**Requirement:** Everything from the line containing "Recent Comments" through the final line of the entries must be repeated exactly, and only that, without pictures.

-- Data follows --

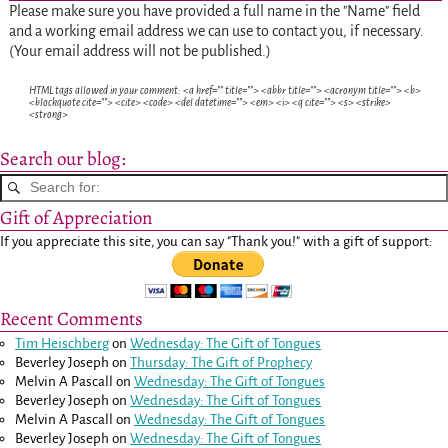
Please make sure you have provided a full name in the "Name" field
and a working email address we can use to contact you, if necessary.
(Your email address will not be published.)
HTML tags allowed in your comment: <a href="" title=""> <abbr title=""> <acronym title=""> <b>
<blockquote cite=""> <cite> <code> <del datetime=""> <em> <i> <q cite=""> <s> <strike>
<strong>
Search our blog:
Gift of Appreciation
If you appreciate this site, you can say "Thank you!" with a gift of support:
Recent Comments
Tim Heischberg
on
Wednesday: The Gift of Tongues
Beverley Joseph
on
Thursday: The Gift of Prophecy
Melvin A Pascall
on
Wednesday: The Gift of Tongues
Beverley Joseph
on
Wednesday: The Gift of Tongues
Melvin A Pascall
on
Wednesday: The Gift of Tongues
Beverley Joseph
on
Wednesday: The Gift of Tongues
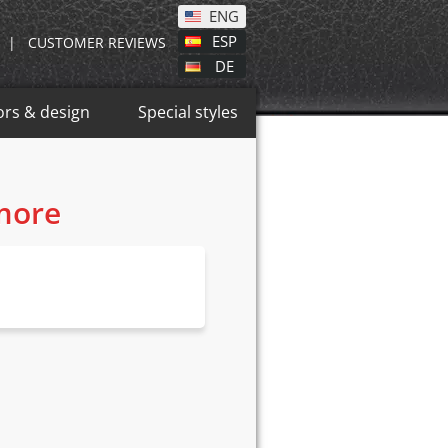
ENG
ESP
|
CUSTOMER REVIEWS
DE
ors & design
Special styles
 more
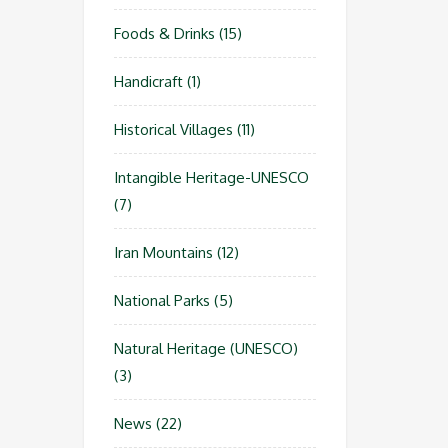
Foods & Drinks
(15)
Handicraft
(1)
Historical Villages
(11)
Intangible Heritage-UNESCO
(7)
Iran Mountains
(12)
National Parks
(5)
Natural Heritage (UNESCO)
(3)
News
(22)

-- Data concluded --

**Exercise solution:**
Recent Comments
Tim Heischberg
on
Wednesday: The Gift of Tongues
Beverley Joseph
on
Thursday: The Gift of Prophecy
Melvin A Pascall
on
Wednesday: The Gift of Tongues
Beverley Joseph
on
Wednesday: The Gift of Tongues
Melvin A Pascall
on
Wednesday: The Gift of Tongues
Beverley Joseph
on
Wednesday: The Gift of Tongues
ENG
ESP
|
CUSTOMER REVIEWS
DE
ors & design
Special styles
 more
Foods & Drinks
(15)
Handicraft
(1)
Historical Villages
(11)
Intangible Heritage-UNESCO
(7)
Iran Mountains
(12)
National Parks
(5)
Natural Heritage (UNESCO)
(3)
News
(22)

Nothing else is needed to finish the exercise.